Этот незначительный штрих, касающийся обычаев, показывает, насколько эфемерен был призрак Римской империи, к которому официально взывало западное христианство при Карле Великом. Прежде чем закончить наше исследование варваризации правящих меньшинств, следует рассмотреть вопрос относительно наличия симптомов аналогичных процессов в современном западном мире. С первого взгляда напрашивается положительный ответ, особенно учитывая недавнее завоевание прочнейшего оплота варварства самой слабой из западных великих держав нашего времени [513]. Однако, прежде чем дать окончательное суждение, следует напомнить некоторые моменты истории освоения Нового Света.
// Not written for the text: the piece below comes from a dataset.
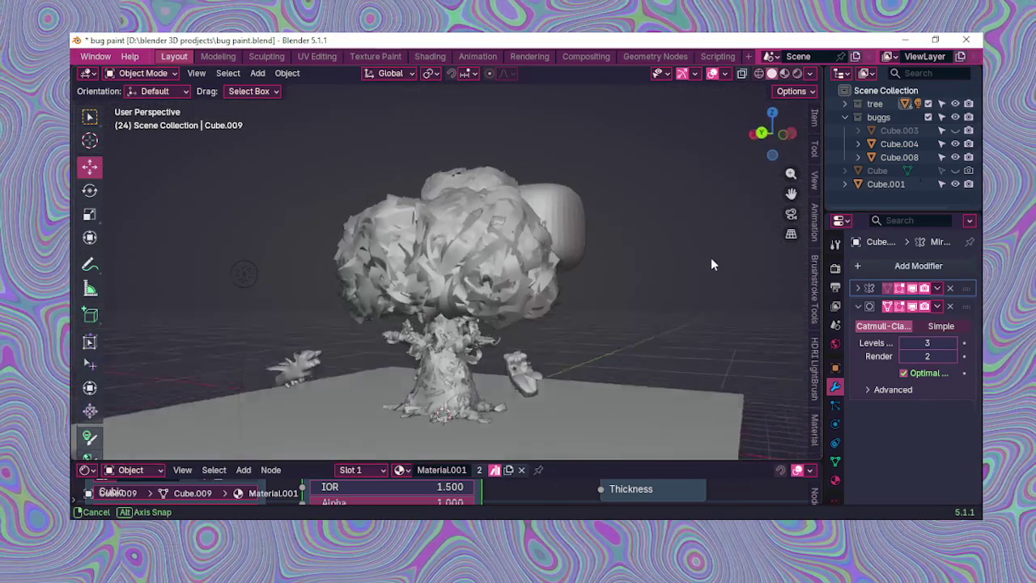
scroll(708, 258, "up", 2)
middle_click_drag(685, 276, 760, 267)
Варваризующее действие на американской границе [514]описано замечательным американским историком Тернером, досконально изучившим этот вопрос. «В американских поселениях, пишет он, – можно наблюдать, как европейские поселенцы меняли свой образ жизни под воздействием местных условий. На ранних ступенях истории еще прослеживается развитие тенденций, заложенных европейским развитием. Наиболее быстрая и эффективная американизация происходит на границе. Дикость захватывает колониста. Она захватывает его, европейски одетого, вооруженного промышленными средствами и другими атрибутами цивилизованной жизни. Из железнодорожного вагона она пересаживает его в берестяное каноэ. Она снимает с него цивилизованные одежды и облекает в охотничью куртку и мокасины. Жилищем его становится бревенчатая хижина с традиционным индейским палисадом. Он уже по-индейски возделывает землю, осваивает устрашающие воинственные выкрики и не хуже индейца снимает скальпы с врагов. Короче говоря, пограничное окружение диктовало свои условия. Человек должен был принять их или погибнуть. Постепенно поселенец преобразует окружающую его пустыню; но делает он это на основе нового опыта… Можно считать непреложным факт, что результаты его деятельности имеют специфически американские черты» [прим106].
Суть здесь кроется в том, что, несмотря на отсутствие реально зафиксированной границы между двумя различными обществами, она, тем не менее, никогда не прекращала существовать и оказывала постоянное духовное влияние на развитие повой поселившейся здесь нации. А та в свою очередь по мере продвижения на запад постепенно создавала самобытную основу формирования американского национального характера. Если эта мысль справедлива, то следует признать, что здесь налицо воздействие варварства на представителей западного правящего меньшинства. В свете американского опыта было бы неверным полагать, что духовная болезнь варваризации представляет собой опасность, которой современное правящее меньшинство может пренебречь.